| Given data |
***
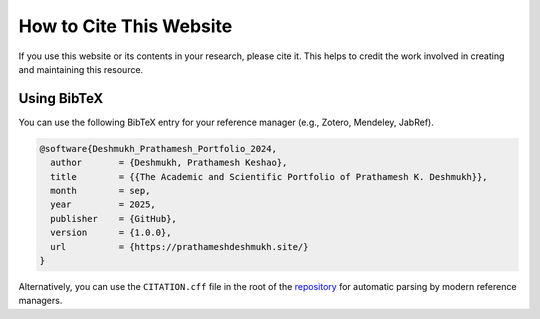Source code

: .. _citation:

How to Cite This Website
========================

If you use this website or its contents in your research, please cite it. This helps to credit the work involved in creating and maintaining this resource.

Using BibTeX
------------

You can use the following BibTeX entry for your reference manager (e.g., Zotero, Mendeley, JabRef).

.. code-block:: bibtex

    @software{Deshmukh_Prathamesh_Portfolio_2024,
      author       = {Deshmukh, Prathamesh Keshao},
      title        = {{The Academic and Scientific Portfolio of Prathamesh K. Deshmukh}},
      month        = sep,
      year         = 2025,
      publisher    = {GitHub},
      version      = {1.0.0},
      url          = {https://prathameshdeshmukh.site/}
    }

Alternatively, you can use the ``CITATION.cff`` file in the root of the `repository <https://github.com/prathameshnium/Prathamesh_Deshmukh>`_ for automatic parsing by modern reference managers.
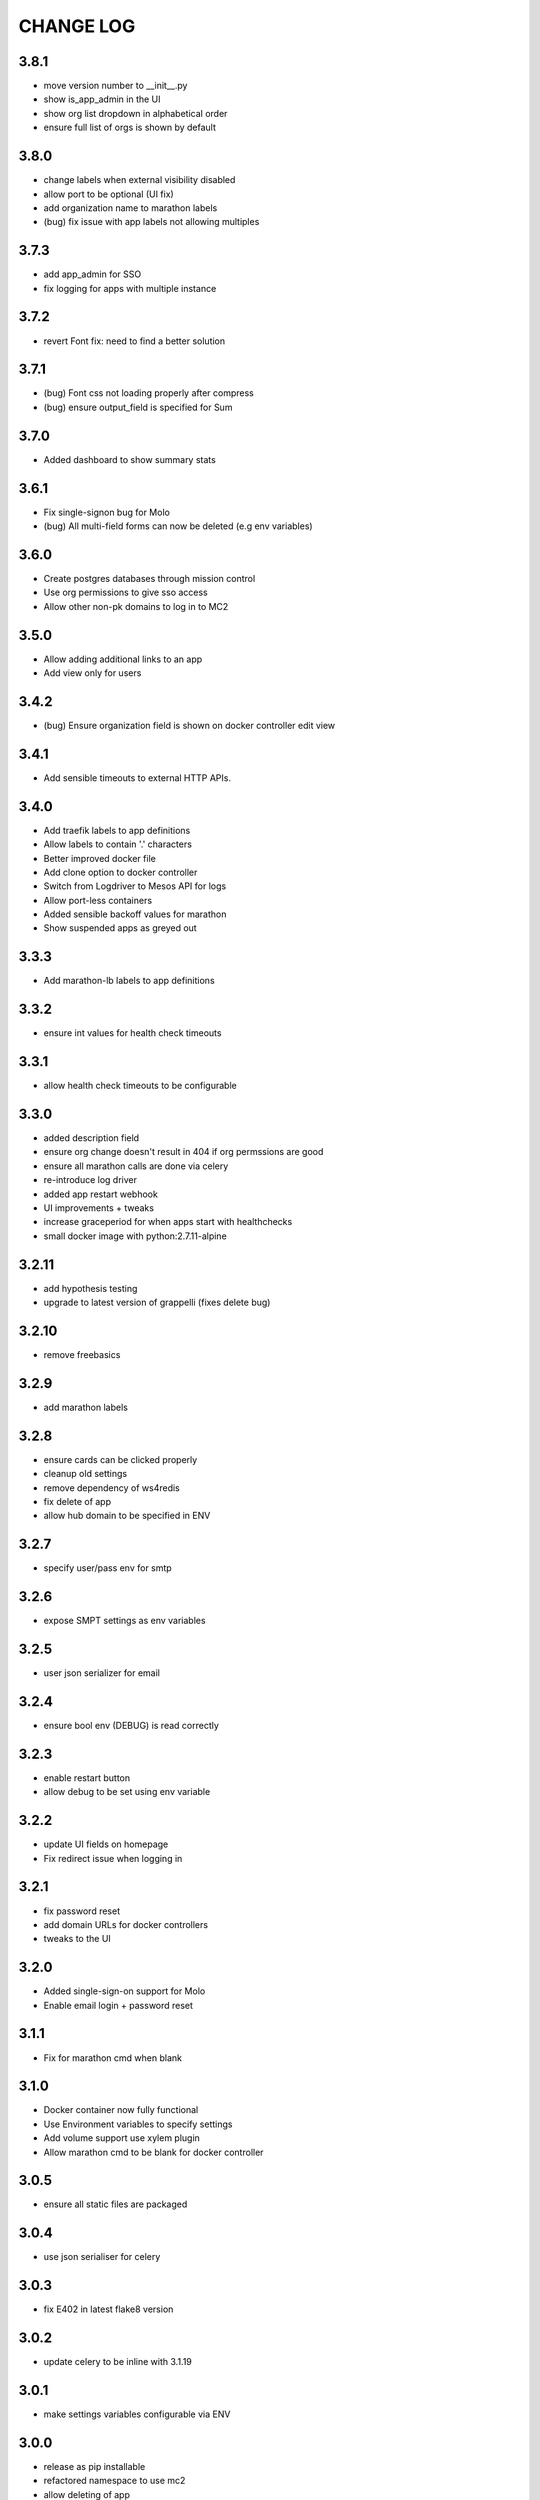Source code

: CHANGE LOG
==========

3.8.1
-----
- move version number to __init__.py
- show is_app_admin in the UI
- show org list dropdown in alphabetical order
- ensure full list of orgs is shown by default

3.8.0
-----
- change labels when external visibility disabled
- allow port to be optional (UI fix)
- add organization name to marathon labels
- (bug) fix issue with app labels not allowing multiples

3.7.3
-----
- add app_admin for SSO
- fix logging for apps with multiple instance

3.7.2
-----
- revert Font fix: need to find a better solution

3.7.1
-----
- (bug) Font css not loading properly after compress
- (bug) ensure output_field is specified for Sum

3.7.0
-----
- Added dashboard to show summary stats

3.6.1
-----
- Fix single-signon bug for Molo
- (bug) All multi-field forms can now be deleted (e.g env variables)

3.6.0
-----
- Create postgres databases through mission control
- Use org permissions to give sso access
- Allow other non-pk domains to log in to MC2

3.5.0
-----
- Allow adding additional links to an app
- Add view only for users

3.4.2
-----
- (bug) Ensure organization field is shown on docker controller edit view

3.4.1
-----
- Add sensible timeouts to external HTTP APIs.

3.4.0
-----
- Add traefik labels to app definitions
- Allow labels to contain '.' characters
- Better improved docker file
- Add clone option to docker controller
- Switch from Logdriver to Mesos API for logs
- Allow port-less containers
- Added sensible backoff values for marathon
- Show suspended apps as greyed out

3.3.3
-----
- Add marathon-lb labels to app definitions

3.3.2
-----
- ensure int values for health check timeouts

3.3.1
-----
- allow health check timeouts to be configurable

3.3.0
-----
- added description field
- ensure org change doesn't result in 404 if org permssions are good
- ensure all marathon calls are done via celery
- re-introduce log driver
- added app restart webhook
- UI improvements + tweaks
- increase graceperiod for when apps start with healthchecks
- small docker image with python:2.7.11-alpine

3.2.11
------
- add hypothesis testing
- upgrade to latest version of grappelli (fixes delete bug)

3.2.10
-----
- remove freebasics

3.2.9
-----
- add marathon labels

3.2.8
-----
- ensure cards can be clicked properly
- cleanup old settings
- remove dependency of ws4redis
- fix delete of app
- allow hub domain to be specified in ENV

3.2.7
-----
- specify user/pass env for smtp

3.2.6
-----
- expose SMPT settings as env variables

3.2.5
-----
- user json serializer for email

3.2.4
-----
- ensure bool env (DEBUG) is read correctly

3.2.3
-----
- enable restart button
- allow debug to be set using env variable

3.2.2
-----
- update UI fields on homepage
- Fix redirect issue when logging in

3.2.1
-----
- fix password reset
- add domain URLs for docker controllers
- tweaks to the UI

3.2.0
-----
- Added single-sign-on support for Molo
- Enable email login + password reset

3.1.1
-----
- Fix for marathon cmd when blank

3.1.0
-----
- Docker container now fully functional
- Use Environment variables to specify settings
- Add volume support use xylem plugin
- Allow marathon cmd to be blank for docker controller

3.0.5
-----
- ensure all static files are packaged

3.0.4
-----
- use json serialiser for celery

3.0.3
-----
- fix E402 in latest flake8 version

3.0.2
-----
- update celery to be inline with 3.1.19

3.0.1
-----
- make settings variables configurable via ENV

3.0.0
-----
- release as pip installable
- refactored namespace to use mc2
- allow deleting of app

2.0.0
-----
- Initial 2.0 release (non-backwards compatible)
- refactored code structure
- introduced controller base
- simplified model definitions

< 2.0
-----
- Mission Control for Universal Core
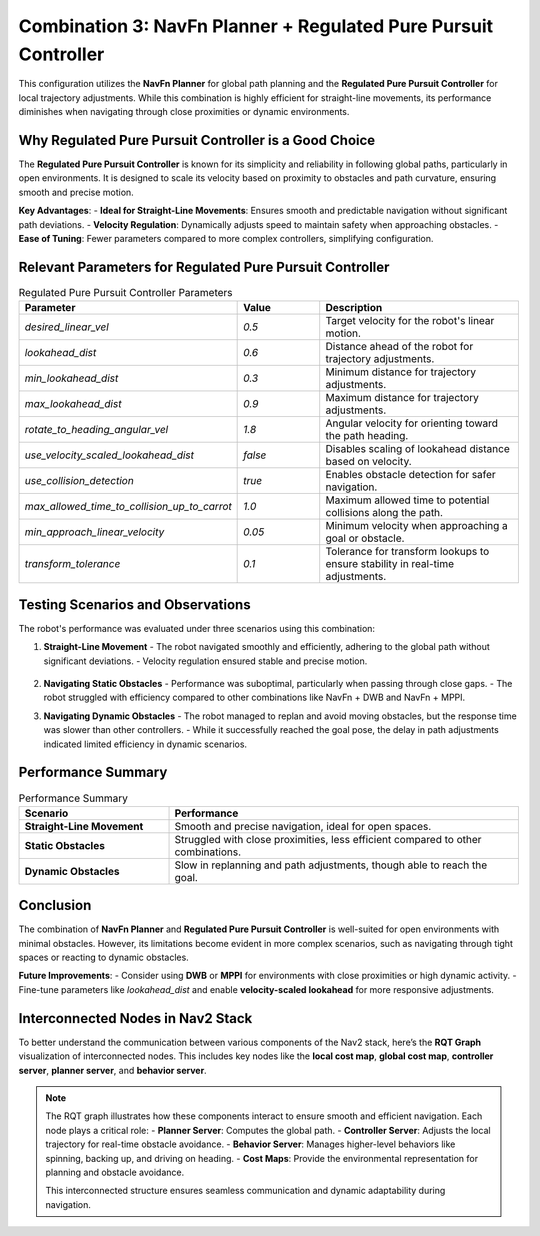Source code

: 
Combination 3: NavFn Planner + Regulated Pure Pursuit Controller
================================================================

This configuration utilizes the **NavFn Planner** for global path planning and the **Regulated Pure Pursuit Controller** for local trajectory adjustments. While this combination is highly efficient for straight-line movements, its performance diminishes when navigating through close proximities or dynamic environments.

Why Regulated Pure Pursuit Controller is a Good Choice
-------------------------------------------------------

The **Regulated Pure Pursuit Controller** is known for its simplicity and reliability in following global paths, particularly in open environments. It is designed to scale its velocity based on proximity to obstacles and path curvature, ensuring smooth and precise motion.

**Key Advantages**:
- **Ideal for Straight-Line Movements**: Ensures smooth and predictable navigation without significant path deviations.
- **Velocity Regulation**: Dynamically adjusts speed to maintain safety when approaching obstacles.
- **Ease of Tuning**: Fewer parameters compared to more complex controllers, simplifying configuration.


Relevant Parameters for Regulated Pure Pursuit Controller
---------------------------------------------------------

.. list-table:: Regulated Pure Pursuit Controller Parameters
   :header-rows: 1
   :widths: 30 20 50

   * - **Parameter**
     - **Value**
     - **Description**
   * - `desired_linear_vel`
     - `0.5`
     - Target velocity for the robot's linear motion.
   * - `lookahead_dist`
     - `0.6`
     - Distance ahead of the robot for trajectory adjustments.
   * - `min_lookahead_dist`
     - `0.3`
     - Minimum distance for trajectory adjustments.
   * - `max_lookahead_dist`
     - `0.9`
     - Maximum distance for trajectory adjustments.
   * - `rotate_to_heading_angular_vel`
     - `1.8`
     - Angular velocity for orienting toward the path heading.
   * - `use_velocity_scaled_lookahead_dist`
     - `false`
     - Disables scaling of lookahead distance based on velocity.
   * - `use_collision_detection`
     - `true`
     - Enables obstacle detection for safer navigation.
   * - `max_allowed_time_to_collision_up_to_carrot`
     - `1.0`
     - Maximum allowed time to potential collisions along the path.
   * - `min_approach_linear_velocity`
     - `0.05`
     - Minimum velocity when approaching a goal or obstacle.
   * - `transform_tolerance`
     - `0.1`
     - Tolerance for transform lookups to ensure stability in real-time adjustments.


Testing Scenarios and Observations
----------------------------------

The robot's performance was evaluated under three scenarios using this combination:

1. **Straight-Line Movement**
   - The robot navigated smoothly and efficiently, adhering to the global path without significant deviations.
   - Velocity regulation ensured stable and precise motion.

   .. figure:: media/gifs/comb_3/straight.webp
      :alt: Straight-Line Movement GIF
      :width: 80%
      :align: center

2. **Navigating Static Obstacles**
   - Performance was suboptimal, particularly when passing through close gaps.
   - The robot struggled with efficiency compared to other combinations like NavFn + DWB and NavFn + MPPI.

   .. image:: media/gifs/comb_3/static2.webp
      :alt: Static Obstacles GIF
      :width: 80%
      :align: center

3. **Navigating Dynamic Obstacles**
   - The robot managed to replan and avoid moving obstacles, but the response time was slower than other controllers.
   - While it successfully reached the goal pose, the delay in path adjustments indicated limited efficiency in dynamic scenarios.

   .. image:: media/gifs/comb_3/Dynamic.webp
      :alt: Dynamic Obstacles GIF
      :width: 80%
      :align: center

Performance Summary
-------------------

.. list-table:: Performance Summary
   :header-rows: 1
   :widths: 30 70

   * - **Scenario**
     - **Performance**
   * - **Straight-Line Movement**
     - Smooth and precise navigation, ideal for open spaces.
   * - **Static Obstacles**
     - Struggled with close proximities, less efficient compared to other combinations.
   * - **Dynamic Obstacles**
     - Slow in replanning and path adjustments, though able to reach the goal.


Conclusion
----------

The combination of **NavFn Planner** and **Regulated Pure Pursuit Controller** is well-suited for open environments with minimal obstacles. However, its limitations become evident in more complex scenarios, such as navigating through tight spaces or reacting to dynamic obstacles.

**Future Improvements**:
- Consider using **DWB** or **MPPI** for environments with close proximities or high dynamic activity.
- Fine-tune parameters like `lookahead_dist` and enable **velocity-scaled lookahead** for more responsive adjustments.

Interconnected Nodes in Nav2 Stack
----------------------------------

To better understand the communication between various components of the Nav2 stack, here’s the **RQT Graph** visualization of interconnected nodes. This includes key nodes like the **local cost map**, **global cost map**, **controller server**, **planner server**, and **behavior server**.

.. image:: media/figures/rosgraph.webp
   :alt: RQT Graph Visualization
   :width: 80%
   :align: center

.. note::
    The RQT graph illustrates how these components interact to ensure smooth and efficient navigation. Each node plays a critical role:
    - **Planner Server**: Computes the global path.
    - **Controller Server**: Adjusts the local trajectory for real-time obstacle avoidance.
    - **Behavior Server**: Manages higher-level behaviors like spinning, backing up, and driving on heading.
    - **Cost Maps**: Provide the environmental representation for planning and obstacle avoidance.

    This interconnected structure ensures seamless communication and dynamic adaptability during navigation.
***
| Exercise |
Look back at the entries above and repeat, unchanged, every line from the line holding "- show org list" through the line holding "- Use org permissions to give sso access".

| Response to the exercise |
- show org list dropdown in alphabetical order
- ensure full list of orgs is shown by default

3.8.0
-----
- change labels when external visibility disabled
- allow port to be optional (UI fix)
- add organization name to marathon labels
- (bug) fix issue with app labels not allowing multiples

3.7.3
-----
- add app_admin for SSO
- fix logging for apps with multiple instance

3.7.2
-----
- revert Font fix: need to find a better solution

3.7.1
-----
- (bug) Font css not loading properly after compress
- (bug) ensure output_field is specified for Sum

3.7.0
-----
- Added dashboard to show summary stats

3.6.1
-----
- Fix single-signon bug for Molo
- (bug) All multi-field forms can now be deleted (e.g env variables)

3.6.0
-----
- Create postgres databases through mission control
- Use org permissions to give sso access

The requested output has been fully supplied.